Performers putting on stage makeup in theater dressing rooms.

Jacob Lawrence

American, 1917–2000

Makeup (Dressing Room), 1952

Egg tempera on hardboard

20 x 24 inches

Signed and dated lower right

Between 1951 and 1952, Lawrence experimented with a new body of work, exploring the theme of performance. With Downtown Gallery employee, Charles Alan, Lawrence visited the Apollo Theater on 125th Street, and other nightclubs, theaters, and vaudeville in Harlem for inspiration. Lawrence recalled the importance of the Apollo Theater for the Harlem community, “One of the most vivid forms of recreation that I had, as many in the community had, was visiting the Apollo Theater, and the Apollo became an institution in the community. There were the comedians, there were the chorus girls, and there were the big bands. And I would go once, they would change the show every two weeks I think, and I would go, and you would hear the comedians.” (Jacob Lawrence in a tape-recorded interview with Elizabeth Hutton Turner, Seattle, Washington, October 3, 1992, The Phillips Collection Archives, Washington, DC)

Lawrence painted a twelve-work series based on these visits and exhibited the works in his final solo show at The Downtown Gallery in 1953 titled, Performance: A New Series of Paintings in Tempera by Jacob Lawrence. The Performance paintings were Lawrence’s sixth series exhibited at The Downtown Gallery since his debut there in 1941, and the exhibition earned the artist both critical and commercial success. Unlike the previous series, however, the twelve Performance works were not linked through a narrative reading. Instead, they were powerfully connected through their shared themes of illusion, role playing, identity, and games. The works range in subjects found in the entertainment industry from a children’s Christmas pageant, a Broadway nightclub, and a pair of vaudeville performers.

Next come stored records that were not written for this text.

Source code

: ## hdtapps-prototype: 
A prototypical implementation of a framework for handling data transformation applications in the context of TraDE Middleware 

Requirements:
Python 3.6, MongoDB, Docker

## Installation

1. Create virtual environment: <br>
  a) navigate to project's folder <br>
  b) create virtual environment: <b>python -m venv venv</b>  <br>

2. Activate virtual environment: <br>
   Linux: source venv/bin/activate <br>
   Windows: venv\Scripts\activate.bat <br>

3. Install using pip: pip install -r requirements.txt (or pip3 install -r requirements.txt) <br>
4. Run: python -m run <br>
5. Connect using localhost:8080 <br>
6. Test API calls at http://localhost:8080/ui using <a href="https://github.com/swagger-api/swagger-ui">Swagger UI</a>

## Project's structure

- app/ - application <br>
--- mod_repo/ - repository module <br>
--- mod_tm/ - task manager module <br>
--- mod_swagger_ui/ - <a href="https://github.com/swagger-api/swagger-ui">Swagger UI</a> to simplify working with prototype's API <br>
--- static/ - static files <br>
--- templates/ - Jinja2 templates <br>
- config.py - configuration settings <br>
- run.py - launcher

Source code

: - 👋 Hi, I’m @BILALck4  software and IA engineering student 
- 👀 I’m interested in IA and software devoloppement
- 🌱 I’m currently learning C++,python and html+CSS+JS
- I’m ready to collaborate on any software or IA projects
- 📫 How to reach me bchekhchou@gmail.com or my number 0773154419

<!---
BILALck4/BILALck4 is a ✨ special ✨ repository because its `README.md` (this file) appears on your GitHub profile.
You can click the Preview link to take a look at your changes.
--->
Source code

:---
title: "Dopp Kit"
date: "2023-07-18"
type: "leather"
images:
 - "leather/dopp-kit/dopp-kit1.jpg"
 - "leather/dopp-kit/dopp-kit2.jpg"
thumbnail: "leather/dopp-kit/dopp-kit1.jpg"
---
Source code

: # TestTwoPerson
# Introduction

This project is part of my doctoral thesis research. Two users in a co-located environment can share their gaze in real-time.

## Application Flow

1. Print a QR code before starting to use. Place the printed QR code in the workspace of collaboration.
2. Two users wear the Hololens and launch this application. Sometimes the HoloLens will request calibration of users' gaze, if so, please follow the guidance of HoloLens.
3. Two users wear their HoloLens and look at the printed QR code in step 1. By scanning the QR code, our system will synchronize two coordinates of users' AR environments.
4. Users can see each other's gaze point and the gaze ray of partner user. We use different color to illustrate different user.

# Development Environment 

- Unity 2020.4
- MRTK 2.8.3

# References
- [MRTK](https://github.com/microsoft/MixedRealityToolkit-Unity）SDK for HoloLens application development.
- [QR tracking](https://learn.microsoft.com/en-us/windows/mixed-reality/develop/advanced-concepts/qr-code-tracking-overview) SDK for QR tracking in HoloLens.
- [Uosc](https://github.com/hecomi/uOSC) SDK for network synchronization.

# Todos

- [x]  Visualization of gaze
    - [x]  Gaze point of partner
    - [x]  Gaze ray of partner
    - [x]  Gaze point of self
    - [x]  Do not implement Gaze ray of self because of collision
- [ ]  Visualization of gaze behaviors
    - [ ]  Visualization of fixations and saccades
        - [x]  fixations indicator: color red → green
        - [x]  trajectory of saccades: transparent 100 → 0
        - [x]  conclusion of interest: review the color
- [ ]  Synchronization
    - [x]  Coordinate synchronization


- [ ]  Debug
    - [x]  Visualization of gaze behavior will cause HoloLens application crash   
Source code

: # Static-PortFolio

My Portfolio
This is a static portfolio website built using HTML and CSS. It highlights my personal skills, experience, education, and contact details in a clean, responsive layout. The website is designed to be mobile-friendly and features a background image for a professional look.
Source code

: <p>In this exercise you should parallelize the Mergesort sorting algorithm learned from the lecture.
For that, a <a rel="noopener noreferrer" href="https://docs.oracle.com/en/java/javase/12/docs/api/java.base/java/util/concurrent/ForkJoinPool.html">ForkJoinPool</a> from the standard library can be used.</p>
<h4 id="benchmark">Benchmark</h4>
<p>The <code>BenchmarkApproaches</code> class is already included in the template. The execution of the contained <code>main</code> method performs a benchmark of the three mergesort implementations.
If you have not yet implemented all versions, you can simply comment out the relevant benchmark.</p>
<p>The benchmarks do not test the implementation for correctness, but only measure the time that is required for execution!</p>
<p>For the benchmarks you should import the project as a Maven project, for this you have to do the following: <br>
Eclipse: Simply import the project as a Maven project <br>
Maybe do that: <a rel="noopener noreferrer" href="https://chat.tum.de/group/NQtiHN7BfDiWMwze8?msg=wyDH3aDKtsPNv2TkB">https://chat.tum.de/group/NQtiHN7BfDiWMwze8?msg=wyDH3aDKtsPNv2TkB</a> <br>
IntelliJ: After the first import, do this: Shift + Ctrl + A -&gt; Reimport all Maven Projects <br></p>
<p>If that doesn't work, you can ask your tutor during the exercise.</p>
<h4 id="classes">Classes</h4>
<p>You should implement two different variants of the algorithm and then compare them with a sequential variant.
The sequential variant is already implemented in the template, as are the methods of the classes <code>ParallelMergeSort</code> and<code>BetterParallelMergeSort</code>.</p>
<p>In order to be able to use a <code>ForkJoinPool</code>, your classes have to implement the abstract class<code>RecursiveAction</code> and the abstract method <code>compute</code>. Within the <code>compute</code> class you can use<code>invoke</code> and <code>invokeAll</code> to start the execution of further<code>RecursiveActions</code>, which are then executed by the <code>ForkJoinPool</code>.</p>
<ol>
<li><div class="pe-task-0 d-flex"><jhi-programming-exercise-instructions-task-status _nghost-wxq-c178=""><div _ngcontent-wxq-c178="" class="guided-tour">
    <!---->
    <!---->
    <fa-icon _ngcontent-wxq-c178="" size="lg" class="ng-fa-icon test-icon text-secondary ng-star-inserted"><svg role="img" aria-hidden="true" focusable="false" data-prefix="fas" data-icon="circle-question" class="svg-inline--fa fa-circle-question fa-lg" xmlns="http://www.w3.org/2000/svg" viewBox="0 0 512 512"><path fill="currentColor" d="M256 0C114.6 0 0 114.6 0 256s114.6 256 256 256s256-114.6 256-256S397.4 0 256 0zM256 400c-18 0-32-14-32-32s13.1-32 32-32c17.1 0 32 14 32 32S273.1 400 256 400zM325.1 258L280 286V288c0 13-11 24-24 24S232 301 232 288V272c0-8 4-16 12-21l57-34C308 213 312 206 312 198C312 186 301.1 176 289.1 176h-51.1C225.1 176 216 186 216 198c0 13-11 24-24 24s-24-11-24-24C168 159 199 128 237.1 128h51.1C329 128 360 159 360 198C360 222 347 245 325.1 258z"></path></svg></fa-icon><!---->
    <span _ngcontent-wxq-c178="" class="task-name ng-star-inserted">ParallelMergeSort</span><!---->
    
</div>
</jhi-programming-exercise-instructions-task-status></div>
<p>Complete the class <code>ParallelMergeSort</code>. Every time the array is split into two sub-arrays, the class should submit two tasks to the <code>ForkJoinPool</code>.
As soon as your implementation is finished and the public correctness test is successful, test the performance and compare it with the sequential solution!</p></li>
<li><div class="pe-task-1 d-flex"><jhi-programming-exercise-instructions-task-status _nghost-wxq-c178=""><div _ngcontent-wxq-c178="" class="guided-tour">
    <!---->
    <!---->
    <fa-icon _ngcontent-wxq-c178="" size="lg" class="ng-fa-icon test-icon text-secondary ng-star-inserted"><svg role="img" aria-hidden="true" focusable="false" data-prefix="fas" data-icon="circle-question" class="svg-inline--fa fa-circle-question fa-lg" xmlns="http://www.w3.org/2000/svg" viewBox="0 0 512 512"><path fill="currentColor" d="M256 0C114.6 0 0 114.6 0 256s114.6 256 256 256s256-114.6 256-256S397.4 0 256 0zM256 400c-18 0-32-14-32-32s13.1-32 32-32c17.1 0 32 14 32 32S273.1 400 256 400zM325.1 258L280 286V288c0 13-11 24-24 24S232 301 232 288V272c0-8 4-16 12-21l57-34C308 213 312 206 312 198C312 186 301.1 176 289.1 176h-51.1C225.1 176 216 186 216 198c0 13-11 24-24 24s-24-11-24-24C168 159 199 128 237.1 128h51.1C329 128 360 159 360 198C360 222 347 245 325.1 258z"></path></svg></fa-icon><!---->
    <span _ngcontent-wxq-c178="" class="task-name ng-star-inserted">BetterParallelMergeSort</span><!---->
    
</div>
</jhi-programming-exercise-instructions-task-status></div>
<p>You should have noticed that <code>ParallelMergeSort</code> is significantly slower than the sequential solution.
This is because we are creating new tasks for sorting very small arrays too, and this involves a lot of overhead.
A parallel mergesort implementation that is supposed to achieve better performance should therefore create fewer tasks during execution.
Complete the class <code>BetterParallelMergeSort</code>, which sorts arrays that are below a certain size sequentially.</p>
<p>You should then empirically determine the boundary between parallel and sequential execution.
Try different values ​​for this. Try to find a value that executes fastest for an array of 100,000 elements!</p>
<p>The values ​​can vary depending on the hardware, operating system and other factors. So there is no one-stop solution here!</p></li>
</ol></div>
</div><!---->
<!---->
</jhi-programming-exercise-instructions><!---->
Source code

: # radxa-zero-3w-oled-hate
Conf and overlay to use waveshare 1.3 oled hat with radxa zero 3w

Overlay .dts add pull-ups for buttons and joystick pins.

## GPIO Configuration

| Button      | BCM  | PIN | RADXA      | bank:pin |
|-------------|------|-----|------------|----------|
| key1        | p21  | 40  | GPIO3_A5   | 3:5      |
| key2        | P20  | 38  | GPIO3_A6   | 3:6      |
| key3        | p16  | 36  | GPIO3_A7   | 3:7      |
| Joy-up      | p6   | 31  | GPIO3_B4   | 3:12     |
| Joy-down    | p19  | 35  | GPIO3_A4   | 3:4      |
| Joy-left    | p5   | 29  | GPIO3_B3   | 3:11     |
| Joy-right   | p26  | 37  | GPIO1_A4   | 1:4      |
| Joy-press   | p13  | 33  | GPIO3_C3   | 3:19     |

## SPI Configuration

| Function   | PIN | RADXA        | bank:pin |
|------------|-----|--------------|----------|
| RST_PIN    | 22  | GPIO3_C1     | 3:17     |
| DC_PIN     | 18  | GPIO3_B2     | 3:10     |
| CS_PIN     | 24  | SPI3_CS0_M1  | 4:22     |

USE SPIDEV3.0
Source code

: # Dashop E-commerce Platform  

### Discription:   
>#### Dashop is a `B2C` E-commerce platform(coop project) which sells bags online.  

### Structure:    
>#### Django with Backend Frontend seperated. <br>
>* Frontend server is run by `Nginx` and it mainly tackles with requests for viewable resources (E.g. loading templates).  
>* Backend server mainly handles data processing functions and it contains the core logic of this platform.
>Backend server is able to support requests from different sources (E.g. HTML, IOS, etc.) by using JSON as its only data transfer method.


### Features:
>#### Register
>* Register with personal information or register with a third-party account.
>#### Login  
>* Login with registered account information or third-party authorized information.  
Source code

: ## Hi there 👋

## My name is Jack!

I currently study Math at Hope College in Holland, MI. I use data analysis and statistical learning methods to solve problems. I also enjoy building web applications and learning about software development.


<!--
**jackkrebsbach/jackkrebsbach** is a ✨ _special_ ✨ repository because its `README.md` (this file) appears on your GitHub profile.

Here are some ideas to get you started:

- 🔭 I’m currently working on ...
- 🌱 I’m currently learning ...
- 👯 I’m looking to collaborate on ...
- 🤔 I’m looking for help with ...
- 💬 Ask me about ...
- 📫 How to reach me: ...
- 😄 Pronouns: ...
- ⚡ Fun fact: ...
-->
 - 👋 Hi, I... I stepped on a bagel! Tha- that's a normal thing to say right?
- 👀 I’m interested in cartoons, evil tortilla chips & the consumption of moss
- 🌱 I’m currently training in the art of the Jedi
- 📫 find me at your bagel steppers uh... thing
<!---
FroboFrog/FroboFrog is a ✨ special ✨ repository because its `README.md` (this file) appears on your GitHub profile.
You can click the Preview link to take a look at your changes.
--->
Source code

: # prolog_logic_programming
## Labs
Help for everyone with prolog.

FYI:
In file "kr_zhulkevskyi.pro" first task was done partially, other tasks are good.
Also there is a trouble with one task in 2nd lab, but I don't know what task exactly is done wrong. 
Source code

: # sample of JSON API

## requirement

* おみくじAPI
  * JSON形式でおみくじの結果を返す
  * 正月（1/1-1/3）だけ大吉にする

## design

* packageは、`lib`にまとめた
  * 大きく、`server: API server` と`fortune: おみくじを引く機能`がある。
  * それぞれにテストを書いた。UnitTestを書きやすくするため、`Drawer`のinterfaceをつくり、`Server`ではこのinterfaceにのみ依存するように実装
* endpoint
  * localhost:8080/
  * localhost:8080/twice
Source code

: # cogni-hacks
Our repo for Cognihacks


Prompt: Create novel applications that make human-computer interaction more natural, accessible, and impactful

The present work, Makeup, depicts a private moment of downtime for a group of actors or musicians in a backstage dressing room either in preparation for a show, or immediately following a performance. In the foreground, a blue-haired woman draped in a blue robe is engaged in a game of cards with the man opposite her. Card playing and games were frequent subjects for Lawrence from the late 1940s to the 1960s. Beyond the central scene, four figures in the background gaze into a row of dressing mirrors decorated with envelopes and letters. The reflections reveal the tuxedo-clad figures wearing masks resembling the highly stylized Mbunda masks, worn by the Mbunda people of Africa (present-day Southeast Angola). African masks were firmly rooted in the visual culture of Harlem beginning in the 1920s and 1930s. Lawrence himself was drawn to African masks early in his career while studying with Charles Alston at Utopia House, and he later constructed three-dimensional papier-máché forms at the Harlem Art Workshop. Lawrence would explore the depiction of masks throughout the course of his career.

The masks in Makeup display characteristic round forms with articulated facial details, and each capture a complex range of emotions from melancholy, sorrow, apathy, and angst. Lawrence painted the scene with a prism of expressive colors and dynamic, geometric shapes to evoke the wood grain of the dressing mirrors and the kaleidoscopic folds in the actor’s robes. Makeup, and other works from this period are among his most abstract, during a time when many artists shifted towards abstraction during the post war era.

Performers putting on stage makeup in theater dressing rooms.